Il giudizio della carità
A questo giudizio, quale criterio decisivo della nostra storia, faceva appello il
vescovo Gilberto Baroni nella sua omelia alla celebrazione eucaristica di
commiato da questa Chiesa (domenica 10 settembre 1989): quasi un suo
testamento spirituale, nel momento in cui era chiamato a “mettere uno spazio di
contemplazione tra l’azione e la morte” (J. Maritain): il suo “sacrificio vespertino”.
2
“Prego sempre con gioia per voi in ogni mia preghiera, poiché è sì decaduto il
vincolo giuridico, ma non è decaduto e non decadrà mai il vincolo di paternità e di
amicizia che mi lega per sempre a questa Chiesa, a questa città e a ciascuno di
voi. Il mio saluto oggi ha inevitabilmente anche il senso di un testamento
spirituale. Vi affido al Vangelo di Cristo. Prego che la vostra carità si arricchisca
sempre più in conoscenza e in ogni genere di discernimento”.
“La carità! In questa parola c’è il senso della vita cristiana e, ne sono
profondamente convinto, il senso stesso del mondo, il suo unico fondamento
solido. Dice Gesù: Questo è il comandamento: che vi amiate gli uni gli altri, come io
vi ho amati. Cioè, siccome io vi ho amati, siccome per primi siete stati desiderati,
voluti, accolti, anche voi potete e dovete accogliere, volere, amare gli altri”.
Il vescovo Baroni diceva queste parole di commiato in momenti non facili per
la storia del nostro Paese: di lì a poco sarebbero cominciati gli sbarchi alle volte
tragici di albanesi sulle coste dell’Adriatico, la crisi politica a seguito di
tangentopoli, le tensioni interne alle nostre comunità tra istituzione e carisma.
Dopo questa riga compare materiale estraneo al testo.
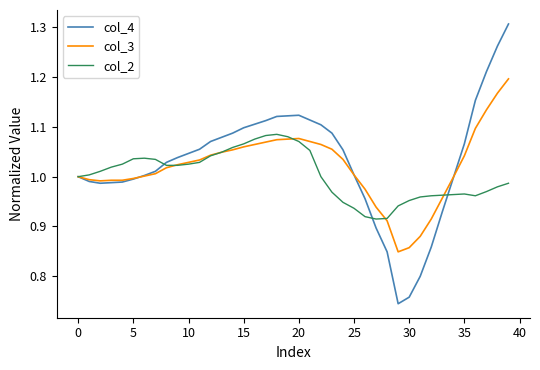

Which series has the widest spread of values?

col_4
“Stiamo andando — diceva il vescovo Gilberto — verso un mondo più complesso,
più potente e quindi più pericoloso. Disponiamo di strumenti sempre più efficaci
per la gestione della società; siamo più forti di tutte le generazioni che ci hanno
preceduto”.
Ma il vescovo, educato alla scuola del Cardinale Giacomo Lercaro a credere
nella saggezza evangelizzatrice del Vangelo di Gesù, non ha dubbi: “Man mano
che cresce la forza di cui uno dispone, deve crescere parallelamente la saggezza
con cui dispone delle cose; una forza gigantesca, gestita con poca saggezza, o
addirittura messa al servizio di interessi di parte, è pericolosa come non mai. È
questa la sfida che mi pare stia davanti a noi negli anni che vengono. Per questo
mi pare che la riflessione sul fondamento dell’amore fraterno, cioè l’amore di Dio
a noi e per noi, sia indispensabile”.
E, infine, con incalzanti interrogativi che ricordano tanto lo stile di Paolo VI
all’indomani del Concilio, il vescovo Baroni insisteva: “Cento anni fa nella nostra
terra la fede in Cristo era patrimonio comune. Mi chiedo: abbiamo davvero fatto
un passo in avanti, quando abbiamo incominciato a dimenticare Gesù Cristo?
Siamo ora davvero più forti spiritualmente, di quella forza indispensabile per
affrontare le sfide del futuro? O non siamo piuttosto sguarniti? Indifesi? Costretti
a vivere alla giornata, perché non ci sono più valori che resistano alla critica del
nostro scetticismo globale?”.
Sono questi gli interrogativi che ancora oggi ci mettono in cammino come
Chiesa: in questa Quaresima verso la Pasqua, in questo anno 2011 verso il
Congresso Eucaristico di Ancona e, in particolare in questo anno giubilare della
Cattedrale, a dare continuità qui nella nostra cripta alla adorazione eucaristica
quotidiana. Adorare Gesù Parola e Pane di vita, Eucaristia per la nostra vita
quotidiana non è perdere tempo, né sottrarre tempo ai nostri doveri quotidiani e
neanche alla carità, ma uscire dal tempio più impegnati da Dio giudice e dal
Signore della gloria già al presente: “Tutto quello che avete fatto a uno solo di
questi fratelli più piccoli, l’avete fatto a me” (Mt 25,40).